In dietary vitamin D-deficient or -sufficient miR-106b^−/− or littermates: a noninvasive BP (n = 10/group) and b renin-positive (YFP-labeled Ren^1c) JG cells (n = 3/group) after culture with macrophage media. In vitamin D-deficient (light- and dark-blue bars) or -sufficient control mice (white and green bars) transplanted with BM from miR-106b^–/– or control mice on matched diet: c noninvasive BP (n = 12 recip/group) and d plasma renin (n = 5 recip/group). In wild-type recipients transplanted with BM from KODMAC/miR-106b^−/− (light-blue bar), KODMAC/miR-106^+/+ (dark-blue bar), or control Vdr^+/+/miR-106^+/+ mice (white bar): e noninvasive BP (n = 6/group), f plasma renin (n = 6/group), and g renin-positive JG cells after culture with macrophage media (n = 3/group). In JG cells cocultured with media from vitamin D-deficient peritoneal macrophages treated with (dark-blue bar) or without phenylbutyric acid (PBA) (light-blue bar): h miR-106b-5p abundance and i renin-positive cells (n = 6/group). In JG cells cocultured with media from vitamin D-sufficient peritoneal macrophages treated with (green bar) or without thapsigargin (white bar): j miR-106b-5p abundance and k renin-positive cells (n = 6/group). In Ddit3^+/+ or Ddit3^−/− mice fed vitamin D-deficient and -sufficient diets: l noninvasive BP (n = 8–11/group), m renin-positive JG cells after coculture with their peritoneal macrophage media (n = 3/group). In vitamin D-deficient (light- and dark-blue bars) or -sufficient control mice (white and green bars) transplanted with BM from Ddit3^−/– or control mice on matched diet: n noninvasive BP (n = 6 recip/group) and o plasma renin activity (n = 6 recip/group). Data expressed as mean ± SEM from (a, b, e–g, l, m) one-way ANOVA with Tukey’s post hoc test with ***P < 0.001 vs. all, (c, d, n, o) Student’s two-tailed unpaired t test with *P < 0.05, **P < 0.01, ***P < 0.001 vs. matched donor/recipient diet, and (h–k) Student’s two-tailed unpaired t test with *P < 0.05, **P < 0.01, ***P < 0.001 vs. vitamin D-deficient or -sufficient macrophage control media.

Fig. 4. Enhancement of renin transcription by miR-106b-5p modulation of PPAR and CREB signaling.

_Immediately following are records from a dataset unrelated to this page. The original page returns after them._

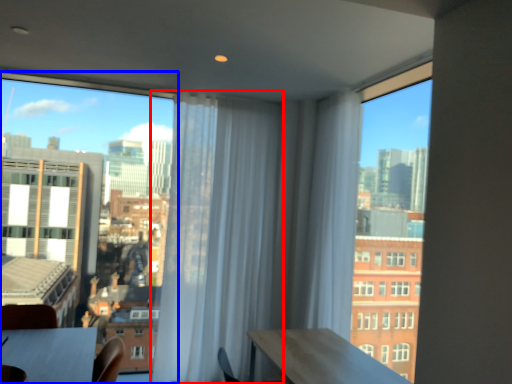
Question: Which object is further to the camera taking this photo, curtain (highlighted by a red box) or window (highlighted by a blue box)?

Choices:
 (A) curtain
 (B) window

Answer: (A)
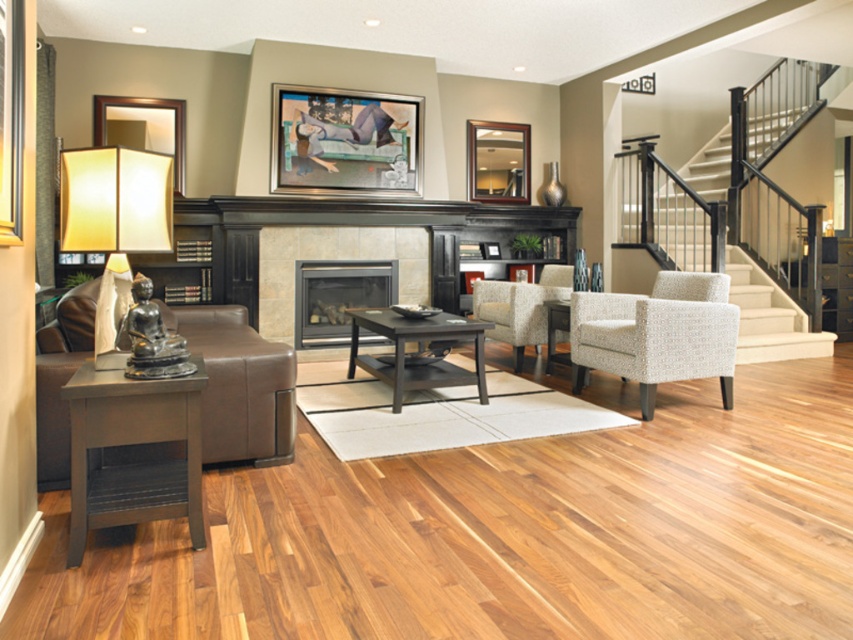
Can you confirm if metallic silver picture frame at upper center is smaller than matte black fireplace at center?

Actually, metallic silver picture frame at upper center might be larger than matte black fireplace at center.

Looking at this image, between metallic silver picture frame at upper center and matte black fireplace at center, which one is positioned higher?

metallic silver picture frame at upper center is above.

Is point (345, 160) positioned before point (370, 272)?

Yes, point (345, 160) is in front of point (370, 272).

Where is `metallic silver picture frame at upper center`? This screenshot has width=853, height=640. metallic silver picture frame at upper center is located at coordinates (344, 141).

Between brown leather armchair at left and dark wood coffee table at center, which one appears on the right side from the viewer's perspective?

dark wood coffee table at center is more to the right.

Does brown leather armchair at left appear under dark wood coffee table at center?

No, brown leather armchair at left is not below dark wood coffee table at center.

Find the location of a particular element. The height and width of the screenshot is (640, 853). brown leather armchair at left is located at coordinates (239, 385).

Can you confirm if matte gray end table at lower left is thinner than neutral textured armchair at center?

Correct, matte gray end table at lower left's width is less than neutral textured armchair at center's.

Does matte gray end table at lower left have a larger size compared to neutral textured armchair at center?

Actually, matte gray end table at lower left might be smaller than neutral textured armchair at center.

Identify the location of matte gray end table at lower left. (131, 451).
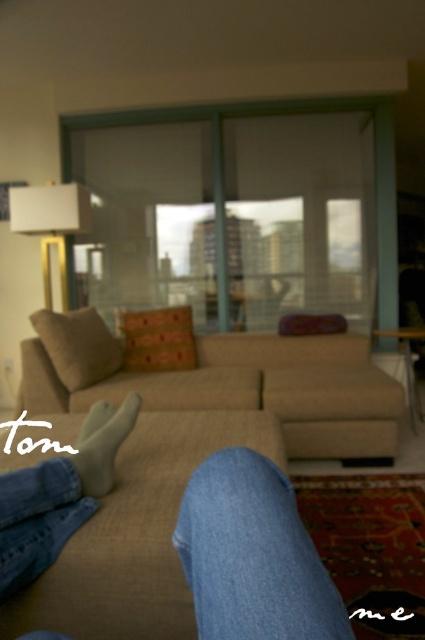
Does point (201, 540) come closer to viewer compared to point (101, 413)?

Yes, point (201, 540) is closer to viewer.

Can you confirm if blue denim jeans at lower center is wider than denim jeans at lower center?

Correct, the width of blue denim jeans at lower center exceeds that of denim jeans at lower center.

What do you see at coordinates (252, 556) in the screenshot? The image size is (425, 640). I see `blue denim jeans at lower center` at bounding box center [252, 556].

Locate an element on the screen. This screenshot has height=640, width=425. blue denim jeans at lower center is located at coordinates (252, 556).

Does point (65, 532) come farther from viewer compared to point (102, 458)?

No, (65, 532) is closer to viewer.

Is denim jeans at lower center positioned before white suede sock at lower center?

Yes, denim jeans at lower center is closer to the viewer.

At what (x,y) coordinates should I click in order to perform the action: click on denim jeans at lower center. Please return your answer as a coordinate pair (x, y). The image size is (425, 640). Looking at the image, I should click on coord(57,496).

Who is shorter, beige fabric couch at center or white suede sock at lower center?

Standing shorter between the two is white suede sock at lower center.

Find the location of a particular element. beige fabric couch at center is located at coordinates (224, 381).

At what (x,y) coordinates should I click in order to perform the action: click on beige fabric couch at center. Please return your answer as a coordinate pair (x, y). Looking at the image, I should click on (224, 381).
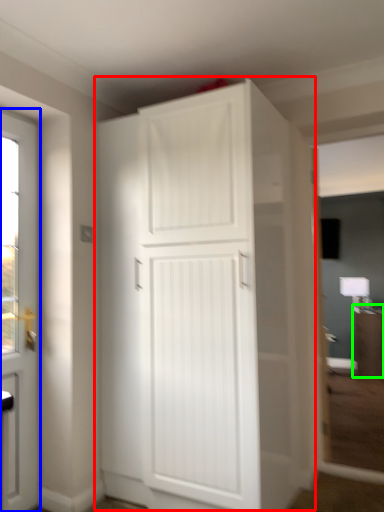
Question: Estimate the real-world distances between objects in this image. Which object is closer to cupboard (highlighted by a red box), door (highlighted by a blue box) or cabinetry (highlighted by a green box)?

Choices:
 (A) door
 (B) cabinetry

Answer: (A)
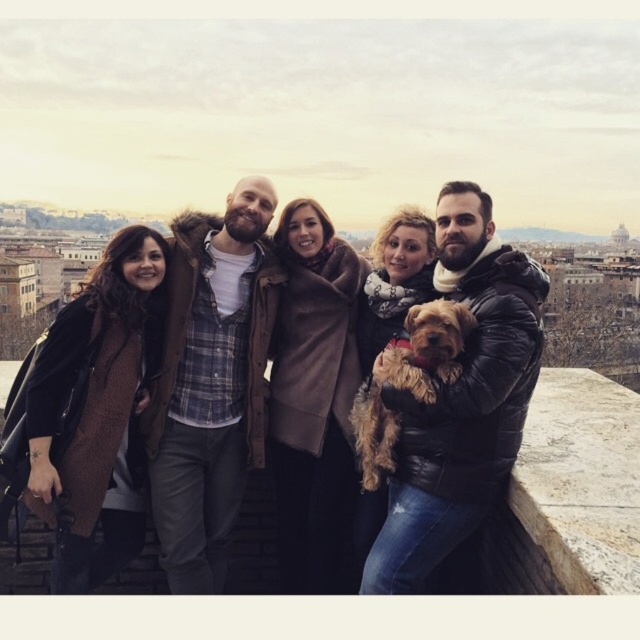
Can you confirm if black leather jacket at center is taller than brown woolen scarf at upper center?

Yes.

Between black leather jacket at center and brown woolen scarf at upper center, which one appears on the left side from the viewer's perspective?

Positioned to the left is brown woolen scarf at upper center.

What do you see at coordinates (461, 404) in the screenshot? Image resolution: width=640 pixels, height=640 pixels. I see `black leather jacket at center` at bounding box center [461, 404].

Where is `black leather jacket at center`? black leather jacket at center is located at coordinates (461, 404).

Who is taller, brown woolen scarf at upper center or fuzzy brown dog at center?

brown woolen scarf at upper center is taller.

Who is positioned more to the left, brown woolen scarf at upper center or fuzzy brown dog at center?

From the viewer's perspective, brown woolen scarf at upper center appears more on the left side.

Between point (509, 256) and point (429, 348), which one is positioned in front?

Positioned in front is point (429, 348).

Locate an element on the screen. The image size is (640, 640). brown woolen scarf at upper center is located at coordinates tap(477, 369).

Between black leather jacket at center and fuzzy brown dog at center, which one is positioned lower?

Positioned lower is black leather jacket at center.

Who is higher up, black leather jacket at center or fuzzy brown dog at center?

fuzzy brown dog at center is higher up.

Which is behind, point (458, 294) or point (422, 360)?

The point (458, 294) is more distant.

At what (x,y) coordinates should I click in order to perform the action: click on black leather jacket at center. Please return your answer as a coordinate pair (x, y). The height and width of the screenshot is (640, 640). Looking at the image, I should click on [461, 404].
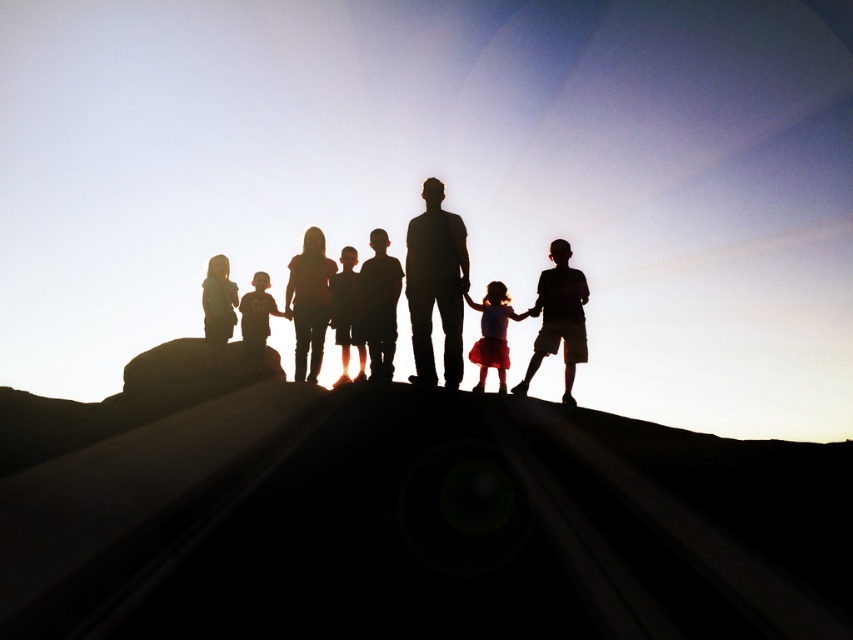
Does point (500, 326) come in front of point (227, 291)?

Yes, point (500, 326) is closer to viewer.

Does point (479, 342) lie behind point (219, 294)?

No.

Where is `matte pink skirt at center`? Image resolution: width=853 pixels, height=640 pixels. matte pink skirt at center is located at coordinates (492, 333).

The image size is (853, 640). Find the location of `silhouette boy at center`. silhouette boy at center is located at coordinates (558, 317).

Is point (543, 280) positioned in front of point (363, 323)?

That is True.

Identify the location of silhouette boy at center. The height and width of the screenshot is (640, 853). (558, 317).

Who is positioned more to the left, silhouette rock at center or matte black girl at center?

matte black girl at center

Is silhouette rock at center positioned at the back of matte black girl at center?

That is False.

You are a GUI agent. You are given a task and a screenshot of the screen. Output one action in this format:
    pyautogui.click(x=<x>, y=<y>)
    Task: Click on the silhouette rock at center
    
    Given the screenshot: What is the action you would take?
    pyautogui.click(x=426, y=525)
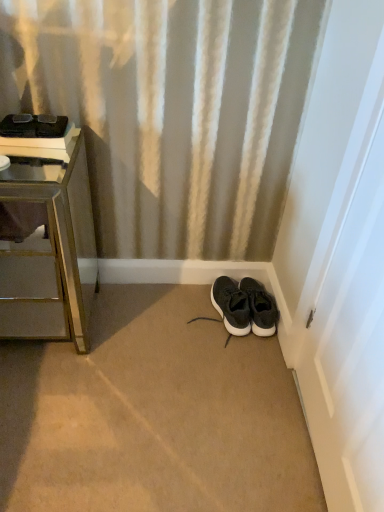
Question: From a real-world perspective, is black suede sneakers at lower right, which is counted as the 1th footwear, starting from the right, positioned above or below brushed metal nightstand at left?

Choices:
 (A) below
 (B) above

Answer: (A)

Question: Based on their sizes in the image, would you say black suede sneakers at lower right, which is counted as the 1th footwear, starting from the right, is bigger or smaller than brushed metal nightstand at left?

Choices:
 (A) big
 (B) small

Answer: (B)

Question: Considering the real-world distances, which object is closest to the white glossy door at right?

Choices:
 (A) black fabric sneakers at center, the first footwear viewed from the left
 (B) black suede sneakers at lower right, which is counted as the 1th footwear, starting from the right
 (C) brushed metal nightstand at left

Answer: (B)

Question: Considering the real-world distances, which object is farthest from the brushed metal nightstand at left?

Choices:
 (A) white glossy door at right
 (B) black fabric sneakers at center, acting as the 2th footwear starting from the right
 (C) black suede sneakers at lower right, the second footwear when ordered from left to right

Answer: (A)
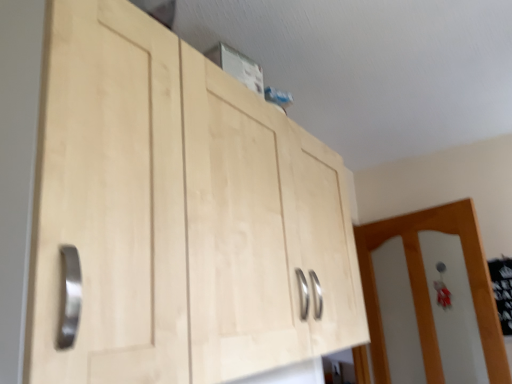
Question: Is white glossy door at right taller than natural wood cabinet at upper center?

Choices:
 (A) no
 (B) yes

Answer: (B)

Question: Is white glossy door at right wider than natural wood cabinet at upper center?

Choices:
 (A) no
 (B) yes

Answer: (A)

Question: From the image's perspective, would you say white glossy door at right is positioned over natural wood cabinet at upper center?

Choices:
 (A) no
 (B) yes

Answer: (A)

Question: Are white glossy door at right and natural wood cabinet at upper center far apart?

Choices:
 (A) yes
 (B) no

Answer: (A)

Question: From a real-world perspective, is white glossy door at right beneath natural wood cabinet at upper center?

Choices:
 (A) yes
 (B) no

Answer: (A)

Question: Considering the relative sizes of white glossy door at right and natural wood cabinet at upper center in the image provided, is white glossy door at right thinner than natural wood cabinet at upper center?

Choices:
 (A) no
 (B) yes

Answer: (B)

Question: Is natural wood cabinet at upper center oriented towards white glossy door at right?

Choices:
 (A) no
 (B) yes

Answer: (A)

Question: Are natural wood cabinet at upper center and white glossy door at right beside each other?

Choices:
 (A) yes
 (B) no

Answer: (B)

Question: Would you consider natural wood cabinet at upper center to be distant from white glossy door at right?

Choices:
 (A) yes
 (B) no

Answer: (A)

Question: Is natural wood cabinet at upper center wider than white glossy door at right?

Choices:
 (A) yes
 (B) no

Answer: (A)

Question: Can you confirm if natural wood cabinet at upper center is positioned to the left of white glossy door at right?

Choices:
 (A) no
 (B) yes

Answer: (B)

Question: From a real-world perspective, is natural wood cabinet at upper center physically above white glossy door at right?

Choices:
 (A) yes
 (B) no

Answer: (A)

Question: Is point (126, 259) positioned closer to the camera than point (373, 304)?

Choices:
 (A) farther
 (B) closer

Answer: (B)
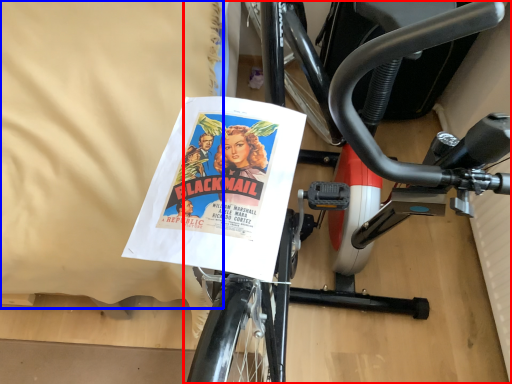
Question: Which object is further to the camera taking this photo, bicycle (highlighted by a red box) or sheet (highlighted by a blue box)?

Choices:
 (A) bicycle
 (B) sheet

Answer: (B)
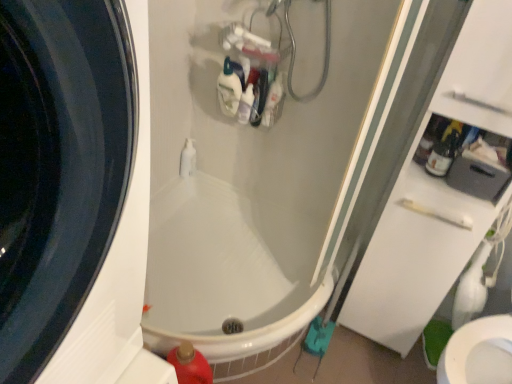
Question: Which direction should I rotate to look at translucent plastic bottle at upper center, which appears as the 1th cleaning product when viewed from the top, — up or down?

Choices:
 (A) up
 (B) down

Answer: (A)

Question: Is translucent plastic bottle at upper right directly adjacent to white glossy pump bottle at center?

Choices:
 (A) yes
 (B) no

Answer: (B)

Question: Would you say translucent plastic bottle at upper right is a long distance from white glossy pump bottle at center?

Choices:
 (A) no
 (B) yes

Answer: (B)

Question: From the image's perspective, does translucent plastic bottle at upper right appear higher than white glossy pump bottle at center?

Choices:
 (A) no
 (B) yes

Answer: (A)

Question: Is translucent plastic bottle at upper right smaller than white glossy pump bottle at center?

Choices:
 (A) yes
 (B) no

Answer: (A)

Question: Is white glossy pump bottle at center located within translucent plastic bottle at upper right?

Choices:
 (A) no
 (B) yes

Answer: (A)

Question: Does translucent plastic bottle at upper right have a greater height compared to white glossy pump bottle at center?

Choices:
 (A) no
 (B) yes

Answer: (A)

Question: Is white glossy bottle at upper center, the 2th cleaning product in the bottom-to-top sequence, placed right next to white glossy pump bottle at center?

Choices:
 (A) no
 (B) yes

Answer: (A)

Question: Is white glossy bottle at upper center, arranged as the 2th cleaning product when viewed from the top, taller than white glossy pump bottle at center?

Choices:
 (A) no
 (B) yes

Answer: (A)

Question: Is white glossy bottle at upper center, arranged as the 2th cleaning product when viewed from the top, to the left of white glossy pump bottle at center from the viewer's perspective?

Choices:
 (A) yes
 (B) no

Answer: (B)

Question: Is white glossy bottle at upper center, the 2th cleaning product in the bottom-to-top sequence, wider than white glossy pump bottle at center?

Choices:
 (A) yes
 (B) no

Answer: (B)

Question: Can we say white glossy bottle at upper center, arranged as the 2th cleaning product when viewed from the top, lies outside white glossy pump bottle at center?

Choices:
 (A) no
 (B) yes

Answer: (B)

Question: Can you confirm if white glossy bottle at upper center, the 2th cleaning product in the bottom-to-top sequence, is thinner than white glossy pump bottle at center?

Choices:
 (A) no
 (B) yes

Answer: (B)

Question: Is white glossy bottle at upper center, positioned as the second cleaning product in back-to-front order, closer to camera compared to translucent plastic bottle at upper center, the 3th cleaning product positioned from the bottom?

Choices:
 (A) no
 (B) yes

Answer: (B)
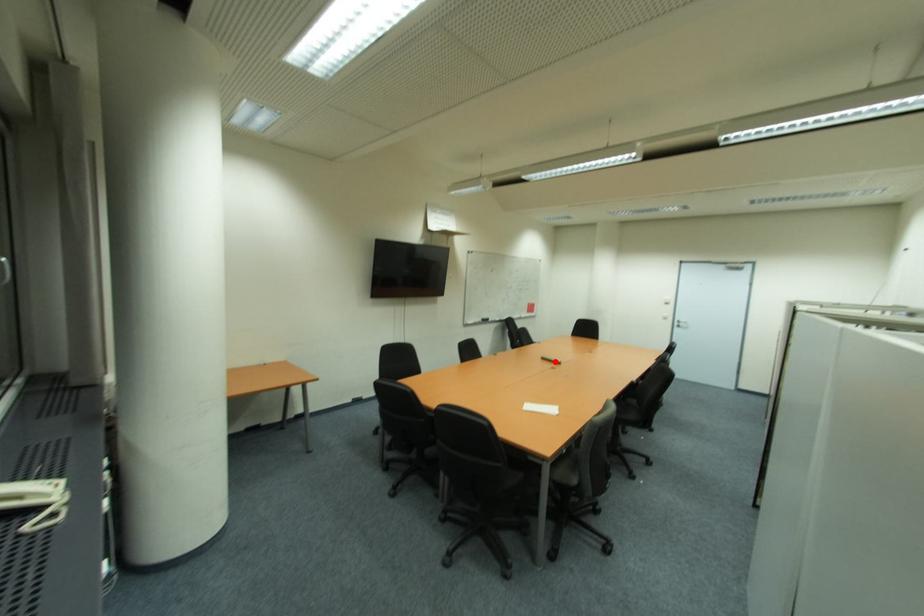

a Pppargc1a mRNA expression and CREB (n = 5/group) and phospho-CREB protein abundance in miR-106b- (light-blue bar), or control- (white bar) transfected JG cells (n = 6/group). b Histogram displaying frequencies of log₂ Ago2-IP vs. global polyA(RNA) abundance ratio for all detected mRNAs (gray bars) with positions of selected PPAR and CREB signaling mediators under control (green) and miR-106b-transfected (purple) conditions. c E2f1, Pde3b, CREB, and phospho-CREB protein expression in JG cells exposed to control (white bar) or KODMAC media (light-blue bar) (representative of 4/group). d Pppargc1a and Pparg mRNA expression (n = 4/group), and cAMP and CREB protein abundance in JG cells after culture with KODMAC or control peritoneal macrophage media (n = 6/group). e Schematic diagram of relevant cell signaling pathways. Macrophage miR-106b-5p inhibits JG cell E2f1 and Pde3b, removing inhibition of PCG1 and CREB pathways to induce renin production. Blue arrows represent stimulatory pathways and red lines represent inhibitory pathways, while X represents repressed inhibition. f Renin-positive (YFP-labeled Ren^1c) JG cells and g renin secretion after transfection with siRNAs against E2f1 (yellow bar) or Pde3b (green bar) or coculture with KODMAC macrophage media (light-blue bar) (n = 6/group). h Mechanistic schematic diagram. Data expressed as mean ± SEM from (a, d) Student’s two-tailed unpaired t test with *P < 0.05, ***P < 0.001 vs. control and (f, g) one-way ANOVA with Tukey’s post hoc test with **P < 0.001 vs. all.